Can climate crisis cause humans to shrink? Expert says mammals could evolve to survive

The impact of a warming planet will no longer be limited to sea-level rises, biodiversity loss, or increased risks of disease. The ongoing climate crisis could lead to humans shrinking in size, a palaeontologist has warned.

The expert said humans might begin to evolve to adapt to rising global temperatures since mammals with smaller frames were better equipped to deal with climate change.

University of Edinburgh Palaeontologist Prof Steve Brusatte said studying how other species had adapted to climate change would allow experts to gain insight into the future of human evolution. He compared the transformation to be similar to that of prehistoric horses, which shrunk as temperatures began to rise around 55 million years ago, during the Paleocene Eocene Thermal Maximum period.

Speaking to The Guardian, Prof Brusatte said there was a great fossil record across that global warming event — the most recent big global warming event in geological records.

It is eerie how similar the two plots are, he said.

In The Rise and Reign of the Mammals, his latest book, Prof Brusatte highlighted that animals in warmers parts of the globe were generally smaller than in colder places. This ecological principle — Bergmann’s rule — has also been observed in humans across the world. Groups of humans living near the poles, such as the Inuit, Sami, and Aleut populations, are heavier on average than humans in lower latitudes.

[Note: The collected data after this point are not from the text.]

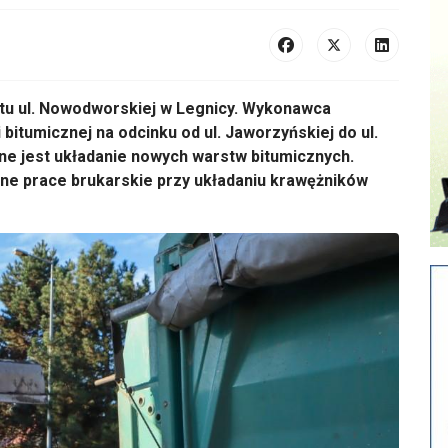
ntu ul. Nowodworskiej w Legnicy. Wykonawca
 bitumicznej na odcinku od ul. Jaworzyńskiej do ul.
ane jest układanie nowych warstw bitumicznych.
e prace brukarskie przy układaniu krawężnik
ów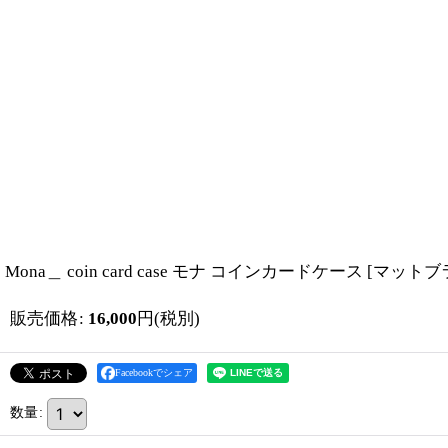
Mona＿ coin card case モナ コインカードケース
[
マットブ
販売価格
:
16,000
円
(税別)
Facebookでシェア
数量
:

Prof Brusatte wrote in the book that the reasons were not entirely understood, but were probably, in part, because smaller animals had a higher surface area relative to their volume than plumper animals and could better shed excess heat.

He added that becoming smaller was a common way for mammals to deal with climate change.

While he added the caveat that not every mammal species would get smaller, he said it seemed to be a common survival trick during quick temperature spikes.

Prof Brusatte said it was plausible that humans might get smaller if temperatures spiked quickly.

Previous palaeontological research suggests that prehistoric human species had also shown signs of shrinking at periods when resources were scarce. Prof Brusatte pointed to the Homo floresiensis, dubbed “hobbit-humans” that once inhabited Flores island in Indonesia.

In a recent study, scientists studied human remains over the past million years and discovered that temperatures might have been a key predictor of body size.

In a similar research, scientists studying red deer in Scandinavia and northern Europe believe that warmer winters were contributing to the shrinking of these animals.